→ PROVIDED RECORDS

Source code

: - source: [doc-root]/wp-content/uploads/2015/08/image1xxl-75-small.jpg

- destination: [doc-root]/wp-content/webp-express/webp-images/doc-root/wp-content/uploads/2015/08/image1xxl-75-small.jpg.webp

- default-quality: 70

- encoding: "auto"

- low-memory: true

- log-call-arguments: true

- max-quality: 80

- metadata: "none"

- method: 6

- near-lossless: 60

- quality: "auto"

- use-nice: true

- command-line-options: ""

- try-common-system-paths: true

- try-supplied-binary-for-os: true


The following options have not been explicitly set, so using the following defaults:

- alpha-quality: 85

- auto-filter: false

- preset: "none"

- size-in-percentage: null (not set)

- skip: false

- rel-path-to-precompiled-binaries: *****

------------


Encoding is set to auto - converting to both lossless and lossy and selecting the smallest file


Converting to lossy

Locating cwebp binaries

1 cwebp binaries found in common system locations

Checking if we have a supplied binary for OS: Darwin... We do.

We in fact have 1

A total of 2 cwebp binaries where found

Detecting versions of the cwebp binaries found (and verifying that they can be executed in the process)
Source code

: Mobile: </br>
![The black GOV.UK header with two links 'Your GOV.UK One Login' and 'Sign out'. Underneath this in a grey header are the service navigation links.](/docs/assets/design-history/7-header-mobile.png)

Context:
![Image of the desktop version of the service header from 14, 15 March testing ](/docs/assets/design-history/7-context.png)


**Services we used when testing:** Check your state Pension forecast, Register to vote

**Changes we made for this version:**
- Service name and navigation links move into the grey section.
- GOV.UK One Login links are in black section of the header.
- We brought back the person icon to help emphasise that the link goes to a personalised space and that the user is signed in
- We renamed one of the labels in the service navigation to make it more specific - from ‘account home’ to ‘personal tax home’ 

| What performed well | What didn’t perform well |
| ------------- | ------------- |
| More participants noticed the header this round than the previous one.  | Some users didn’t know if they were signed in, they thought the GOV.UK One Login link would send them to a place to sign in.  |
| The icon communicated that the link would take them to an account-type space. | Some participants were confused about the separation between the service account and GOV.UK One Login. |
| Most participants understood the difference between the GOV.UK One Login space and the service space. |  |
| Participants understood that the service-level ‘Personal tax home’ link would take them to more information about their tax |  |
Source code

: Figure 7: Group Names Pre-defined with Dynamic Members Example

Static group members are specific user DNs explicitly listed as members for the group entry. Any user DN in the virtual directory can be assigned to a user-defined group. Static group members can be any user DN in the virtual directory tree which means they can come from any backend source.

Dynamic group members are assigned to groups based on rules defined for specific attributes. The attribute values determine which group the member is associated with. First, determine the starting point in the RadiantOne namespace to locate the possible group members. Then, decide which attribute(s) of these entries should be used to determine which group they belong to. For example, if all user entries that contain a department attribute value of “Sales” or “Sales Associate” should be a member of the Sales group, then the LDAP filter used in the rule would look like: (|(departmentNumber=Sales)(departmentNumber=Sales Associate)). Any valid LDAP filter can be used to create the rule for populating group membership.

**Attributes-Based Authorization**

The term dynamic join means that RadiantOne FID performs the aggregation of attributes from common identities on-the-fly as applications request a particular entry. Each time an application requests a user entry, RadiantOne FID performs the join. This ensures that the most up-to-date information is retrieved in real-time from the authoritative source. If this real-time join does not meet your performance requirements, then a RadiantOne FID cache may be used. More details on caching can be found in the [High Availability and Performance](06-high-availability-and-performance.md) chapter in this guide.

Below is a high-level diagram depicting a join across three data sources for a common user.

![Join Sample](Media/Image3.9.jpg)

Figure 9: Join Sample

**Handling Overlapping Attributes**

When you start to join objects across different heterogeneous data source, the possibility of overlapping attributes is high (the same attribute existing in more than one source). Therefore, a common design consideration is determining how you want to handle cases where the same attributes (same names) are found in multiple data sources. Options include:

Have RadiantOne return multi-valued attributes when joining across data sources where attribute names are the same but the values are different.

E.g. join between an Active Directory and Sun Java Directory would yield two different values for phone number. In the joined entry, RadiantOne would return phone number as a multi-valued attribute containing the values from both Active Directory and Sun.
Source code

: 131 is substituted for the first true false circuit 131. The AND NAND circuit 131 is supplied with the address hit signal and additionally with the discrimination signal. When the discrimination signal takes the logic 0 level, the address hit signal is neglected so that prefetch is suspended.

→ TO-DO ITEM
Only an exact copy of the listing above, from its first line up to and including the line with "- try-supplied-binary-for-os: true", counts as the answer.

→ REPLY TO THE EXERCISE
Source code

: - source: [doc-root]/wp-content/uploads/2015/08/image1xxl-75-small.jpg

- destination: [doc-root]/wp-content/webp-express/webp-images/doc-root/wp-content/uploads/2015/08/image1xxl-75-small.jpg.webp

- default-quality: 70

- encoding: "auto"

- low-memory: true

- log-call-arguments: true

- max-quality: 80

- metadata: "none"

- method: 6

- near-lossless: 60

- quality: "auto"

- use-nice: true

- command-line-options: ""

- try-common-system-paths: true

- try-supplied-binary-for-os: true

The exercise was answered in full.